[PATCH] riscv: Work to remove kernel dependence on the M-extension
Michael T. Kloos
michael at michaelkloos.com
Thu Mar 10 20:54:24 PST 2022
Well at least I can take some satisfaction in that it seems that on my
2nd patch sent to the Linux kernel, I got it right the first time. No
one has complained about problems with the code itself, just that they
don't want the feature. I have also received no errors back from the
build bot.
For now, I will try to maintain this port on my own. Thank you for the
consideration Palmer.
Michael
On Thu, 2022-03-10 at 20:29 -0800, Palmer Dabbelt wrote:
> On Thu, 10 Mar 2022 05:37:27 PST (-0800), Michael at MichaelKloos.com wrote:
> > Is there something I can do that would help alleviate your concerns or
> > apprehension?
>
> IMO this is one of those cases where having hardware is required.
>
> I can understand the goal of providing a Linux port for the minimal
> RISC-V compatible system, but IIUC the minimal RISC-V compatible system
> is any object associated with a member of the RISC-V foundation that
> said member attests is a RISC-V system. There's really no way to
> implement Linux on all such systems so we have to set the bar somewhere,
> and bar is generally set at "more time will be spent using this than
> maintaining it". Systems without M have generally not met that bar, and
> I don't see anything changing now.
>
> If you have users then I'm happy to reconsider, the goal here is to make
> real systems work. That said: we've already got enough trouble trying
> to make actual shipping hardware function correctly, we're all going to
> lose our minds trying to chase around everything that could in theory be
> a RISC-V system but doesn't actually exist.
>
> >
> > On 3/10/2022 8:22 AM, Michael T. Kloos wrote:
> >
> > > Some other thoughts:
> > > It sounds like I am not the first person to want this feature and I
> > > probably won't be the last. I created the change for my own reasons, the
> > > same as any other contributor. I think we all know that I can not pull
> > > out some chart and say, "This many people want this and here is why." I
> > > live in central Ohio and have been doing this as a hobby. I don't even
> > > know anyone else who knows about systems and operating system development.

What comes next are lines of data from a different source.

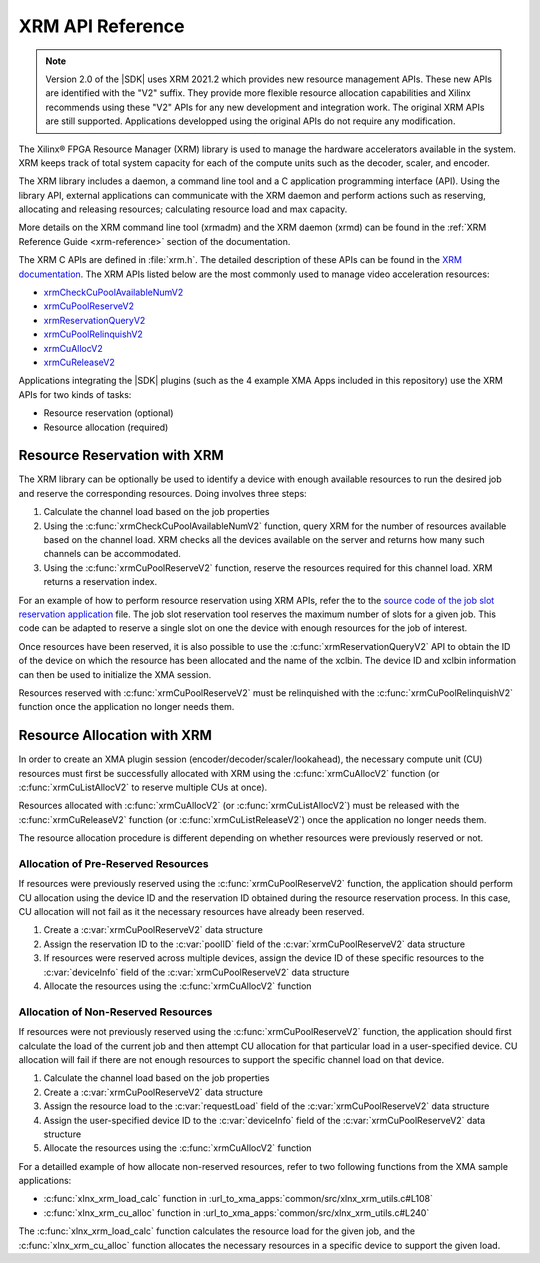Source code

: 
.. _xrm-api-reference:

*****************
XRM API Reference
*****************

.. note::
   Version 2.0 of the |SDK| uses XRM 2021.2 which provides new resource management APIs. These new APIs are identified with the "V2" suffix. They provide more flexible resource allocation capabilities and Xilinx recommends using these "V2" APIs for any new development and integration work. The original XRM APIs are still supported. Applications developped using the original APIs do not require any modification.

The Xilinx® FPGA Resource Manager (XRM) library is used to manage the hardware accelerators available in the system. XRM keeps track of total system capacity for each of the compute units such as the decoder, scaler, and encoder. 

The XRM library includes a daemon, a command line tool and a C application programming interface (API). Using the library API, external applications can communicate with the XRM daemon and perform actions such as reserving, allocating and releasing resources; calculating resource load and max capacity. 

More details on the XRM command line tool (xrmadm) and the XRM daemon (xrmd) can be found in the :ref:`XRM Reference Guide <xrm-reference>` section of the documentation.

The XRM C APIs are defined in :file:`xrm.h`. The detailed description of these APIs can be found in the `XRM documentation <https://xilinx.github.io/XRM/lib.html>`_. The XRM APIs listed below are the most commonly used to manage video acceleration resources:

- `xrmCheckCuPoolAvailableNumV2 <https://xilinx.github.io/XRM/lib.html#xrmcheckcupoolavailablenumv2>`_
- `xrmCuPoolReserveV2 <https://xilinx.github.io/XRM/lib.html#xrmcupoolreservev2>`_
- `xrmReservationQueryV2 <https://xilinx.github.io/XRM/lib.html#xrmreservationqueryv2>`_
- `xrmCuPoolRelinquishV2 <https://xilinx.github.io/XRM/lib.html#xrmcupoolrelinquishv2>`_
- `xrmCuAllocV2 <https://xilinx.github.io/XRM/lib.html#xrmcuallocv2>`_
- `xrmCuReleaseV2 <https://xilinx.github.io/XRM/lib.html#xrmcureleasev2>`_


Applications integrating the |SDK| plugins (such as the 4 example XMA Apps included in this repository) use the XRM APIs for two kinds of tasks: 

- Resource reservation (optional)
- Resource allocation (required)
 

Resource Reservation with XRM
=============================

The XRM library can be optionally be used to identify a device with enough available resources to run the desired job and reserve the corresponding resources. Doing involves three steps: 

#. Calculate the channel load based on the job properties
#. Using the :c:func:`xrmCheckCuPoolAvailableNumV2` function, query XRM for the number of resources available based on the channel load. XRM checks all the devices available on the server and returns how many such channels can be accommodated.
#. Using the :c:func:`xrmCuPoolReserveV2` function, reserve the resources required for this channel load. XRM returns a reservation index.

For an example of how to perform resource reservation using XRM APIs, refer the to the `source code of the job slot reservation application <https://github.com/Xilinx/app-jobslot-reservation-xrm/blob/U30_GA_2/jobSlot_reservation.cpp>`_ file. The job slot reservation tool reserves the maximum number of slots for a given job. This code can be adapted to reserve a single slot on one the device with enough resources for the job of interest.

Once resources have been reserved, it is also possible to use the :c:func:`xrmReservationQueryV2` API to obtain the ID of the device on which the resource has been allocated and the name of the xclbin. The device ID and xclbin information can then be used to initialize the XMA session.

Resources reserved with :c:func:`xrmCuPoolReserveV2` must be relinquished with the :c:func:`xrmCuPoolRelinquishV2` function once the application no longer needs them. 


Resource Allocation with XRM
============================

In order to create an XMA plugin session (encoder/decoder/scaler/lookahead), the necessary compute unit (CU) resources must first be successfully allocated with XRM using the :c:func:`xrmCuAllocV2` function (or :c:func:`xrmCuListAllocV2` to reserve multiple CUs at once).

Resources allocated with :c:func:`xrmCuAllocV2` (or :c:func:`xrmCuListAllocV2`) must be released with the :c:func:`xrmCuReleaseV2` function (or :c:func:`xrmCuListReleaseV2`) once the application no longer needs them. 

The resource allocation procedure is different depending on whether resources were previously reserved or not.


Allocation of Pre-Reserved Resources
------------------------------------

If resources were previously reserved using the :c:func:`xrmCuPoolReserveV2` function, the application should perform CU allocation using the device ID and the reservation ID obtained during the resource reservation process. In this case, CU allocation will not fail as it the necessary resources have already been reserved.

#. Create a :c:var:`xrmCuPoolReserveV2` data structure
#. Assign the reservation ID to the :c:var:`poolID` field of the :c:var:`xrmCuPoolReserveV2` data structure
#. If resources were reserved across multiple devices, assign the device ID of these specific resources to the :c:var:`deviceInfo` field of the :c:var:`xrmCuPoolReserveV2` data structure
#. Allocate the resources using the :c:func:`xrmCuAllocV2` function


Allocation of Non-Reserved Resources
------------------------------------

If resources were not previously reserved using the :c:func:`xrmCuPoolReserveV2` function, the application should first calculate the load of the current job and then attempt CU allocation for that particular load in a user-specified device. CU allocation will fail if there are not enough resources to support the specific channel load on that device.

#. Calculate the channel load based on the job properties
#. Create a :c:var:`xrmCuPoolReserveV2` data structure
#. Assign the resource load to the :c:var:`requestLoad` field of the :c:var:`xrmCuPoolReserveV2` data structure
#. Assign the user-specified device ID to the :c:var:`deviceInfo` field of the :c:var:`xrmCuPoolReserveV2` data structure
#. Allocate the resources using the :c:func:`xrmCuAllocV2` function

For a detailled example of how allocate non-reserved resources, refer to two following functions from the XMA sample applications:

- :c:func:`xlnx_xrm_load_calc` function in :url_to_xma_apps:`common/src/xlnx_xrm_utils.c#L108`
- :c:func:`xlnx_xrm_cu_alloc` function in :url_to_xma_apps:`common/src/xlnx_xrm_utils.c#L240`

The :c:func:`xlnx_xrm_load_calc` function calculates the resource load for the given job, and the :c:func:`xlnx_xrm_cu_alloc` function allocates the necessary resources in a specific device to support the given load.


..
  ------------
  
  © Copyright 2020-2023, Advanced Micro Devices, Inc.
  
  Licensed under the Apache License, Version 2.0 (the "License"); you may not use this file except in compliance with the License. You may obtain a copy of the License at
  
  http://www.apache.org/licenses/LICENSE-2.0
  
  Unless required by applicable law or agreed to in writing, software distributed under the License is distributed on an "AS IS" BASIS, WITHOUT WARRANTIES OR CONDITIONS OF ANY KIND, either express or implied. See the License for the specific language governing permissions and limitations under the License.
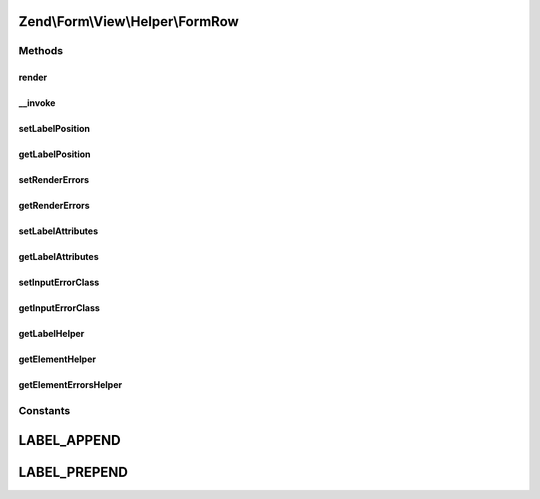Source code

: .. Form/View/Helper/FormRow.php generated using docpx on 01/30/13 03:32am


Zend\\Form\\View\\Helper\\FormRow
=================================

Methods
+++++++

render
------

.. function:: render()


    Utility form helper that renders a label (if it exists), an element and errors

    :param ElementInterface: 

    :rtype: string 

    :throws: \Zend\Form\Exception\DomainException 



__invoke
--------

.. function:: __invoke()


    Invoke helper as functor
    
    Proxies to {@link render()}.

    :param null|ElementInterface: 
    :param null|string: 
    :param bool: 

    :rtype: string|FormRow 



setLabelPosition
----------------

.. function:: setLabelPosition()


    Set the label position

    :param $labelPosition: 

    :rtype: FormRow 

    :throws: \Zend\Form\Exception\InvalidArgumentException 



getLabelPosition
----------------

.. function:: getLabelPosition()


    Get the label position

    :rtype: string 



setRenderErrors
---------------

.. function:: setRenderErrors()


    Are the errors rendered by this helper ?

    :param bool: 

    :rtype: FormRow 



getRenderErrors
---------------

.. function:: getRenderErrors()


    @return bool



setLabelAttributes
------------------

.. function:: setLabelAttributes()


    Set the attributes for the row label

    :param array: 

    :rtype: FormRow 



getLabelAttributes
------------------

.. function:: getLabelAttributes()


    Get the attributes for the row label

    :rtype: array 



setInputErrorClass
------------------

.. function:: setInputErrorClass()


    Set the class that is added to element that have errors

    :param string: 

    :rtype: FormRow 



getInputErrorClass
------------------

.. function:: getInputErrorClass()


    Get the class that is added to element that have errors

    :rtype: string 



getLabelHelper
--------------

.. function:: getLabelHelper()


    Retrieve the FormLabel helper

    :rtype: FormLabel 



getElementHelper
----------------

.. function:: getElementHelper()


    Retrieve the FormElement helper

    :rtype: FormElement 



getElementErrorsHelper
----------------------

.. function:: getElementErrorsHelper()


    Retrieve the FormElementErrors helper

    :rtype: FormElementErrors 





Constants
+++++++++

LABEL_APPEND
============

LABEL_PREPEND
=============

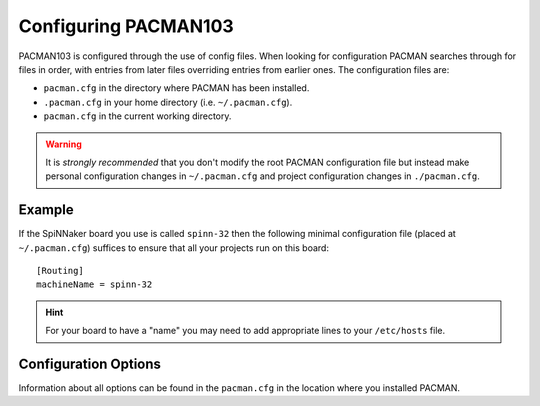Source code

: Configuring PACMAN103
*********************

PACMAN103 is configured through the use of config files.  When looking for
configuration PACMAN searches through for files in order, with
entries from later files overriding entries from earlier ones.
The configuration files are:

* ``pacman.cfg`` in the directory where PACMAN has been installed.
* ``.pacman.cfg`` in your home directory (i.e. ``~/.pacman.cfg``).
* ``pacman.cfg`` in the current working directory.

.. warning::
  It is *strongly recommended* that you don't modify the root PACMAN
  configuration file but instead make personal configuration changes in
  ``~/.pacman.cfg`` and project configuration changes in ``./pacman.cfg``.

Example
-------

If the SpiNNaker board you use is called ``spinn-32`` then the following
minimal configuration file (placed at ``~/.pacman.cfg``) suffices to ensure
that all your projects run on this board::

    [Routing]
    machineName = spinn-32

.. hint::
   For your board to have a "name" you may need to add appropriate lines
   to your ``/etc/hosts`` file.

Configuration Options
---------------------

Information about all options can be found in the ``pacman.cfg`` in the
location where you installed PACMAN.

> > > If the justification that you are looking for is that I as some
> > > hypothetical developer at a major tech company is about to release a new
> > > RISC-V chip without M support but we want it to run Linux, I can not
> > > provide that answer. It sounds a bit like some software or hardware,
> > > chicken or the egg anyway. Trying to maintain my own fork if people
> > > start contributing patches with incompatible assembly scares me.